La curiosidad me indujo a nupcias
desventuradas, y casé improvisadamente con una joven caracterizada por los
rasgos de mi persona física, pero mejorados por una distinción original. La
trataba con un desdén superior, dedicándole el mismo aprecio que a una muñeca
desmontable por piezas. Pronto me aburrí de aquel ser infantil,
ocasionalmente molesto, y decidí suprimirlo para enriquecimiento de mi
experiencia.
La conduje con cierto pretexto delante de una
excavación abierta adrede en el patio de esta misma casa. Yo portaba una
pieza de hierro y con ella le coloqué encima de la oreja un firme porrazo. La
infeliz cayó de rodillas dentro de la fosa, emitiendo débiles alaridos como
de boba. La cubrí de tierra, y esa tarde me senté solo a la mesa, celebrando
su ausencia.
La misma noche y otras siguientes, a hora
avanzada, un brusco resplandor iluminaba mi dormitorio y me ahuyentaba el
sueño sin remedio. Enmagrecí y me torné pálido, perdiendo sensiblemente las
fuerzas. Para distraerme, contraje la costumbre de cabalgar desde mi vivienda
hasta fuera de la ciudad, por las campiñas libres y llanas, y paraba el trote
de la cabalgadura debajo de un mismo árbol envejecido, adecuado para una cita
diabólica. Escuchaba en tal paraje murmullos dispersos y difusos, que no
llegaban a voces. Viví así innumerables días hasta que, después de una crisis
nerviosa que me ofuscó la razón, desperté clavado por la parálisis en esta
silla rodante, bajo el cuidado de un fiel servidor que defendió los días de
mi infancia.
Paso el tiempo en una meditación inquieta,
cubierto, la mitad del cuerpo hasta los pies, por una felpa anchurosa. Quiero
morir y busco las sugestiones lúgubres, y a mi lado arde constantemente este
tenebrario, antes escondido en un desván de la casa.

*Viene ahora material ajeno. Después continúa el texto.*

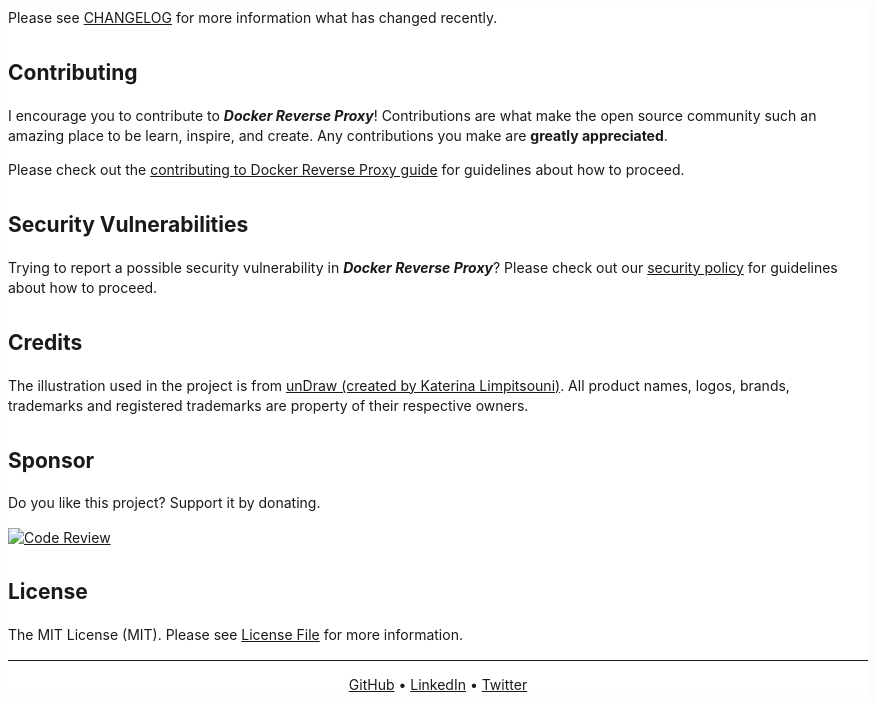 Please see [CHANGELOG](CHANGELOG.md) for more information what has changed recently.

## Contributing

I encourage you to contribute to ***Docker Reverse Proxy***! Contributions are 
what make the open source community such an amazing place to be learn, inspire, 
and create. Any contributions you make are **greatly appreciated**.

Please check out the [contributing to Docker Reverse Proxy guide](.github/CONTRIBUTING.md) 
for guidelines about how to 
proceed.

## Security Vulnerabilities

Trying to report a possible security vulnerability in ***Docker Reverse Proxy***? 
Please check out our [security policy](.github/SECURITY.md) for guidelines 
about how to proceed.

## Credits

The illustration used in the project is from [unDraw (created by Katerina Limpitsouni)](https://undraw.co/). 
All product names, logos, brands, trademarks and registered trademarks are 
property of their respective owners.

## Sponsor

Do you like this project? Support it by donating.

<a href="https://www.buymeacoffee.com/luisaveiro">
  <img src="./images/bmc-button.svg" alt="Code Review" width="144">
</a>

## License

The MIT License (MIT). Please see [License File](LICENSE) for more information.

---

<p align="center">
  <a href="http://github.com/luisaveiro" target="_blank">GitHub</a> •
  <a href="https://uk.linkedin.com/in/luisaveiro" target="_blank">LinkedIn</a> •
  <a href="https://twitter.com/luisdeaveiro" target="_blank">Twitter</a>
</p>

En esta situación me visita, increpándome
ferozmente, el espectro de mi víctima. Avanza hasta mí con las manos
vengadoras en alto, mientras mi continuo servidor se arrincona de miedo; pero
no dejaré esta mansión sino cuando sucumba por el encono del fantasma
inclemente. Yo quiero escapar de los hombres hasta después de muerto, y tengo
ordenado que este edificio desaparezca, al día siguiente de finar mi vida y
junto con mi cadáver, en medio de un torbellino de llamas.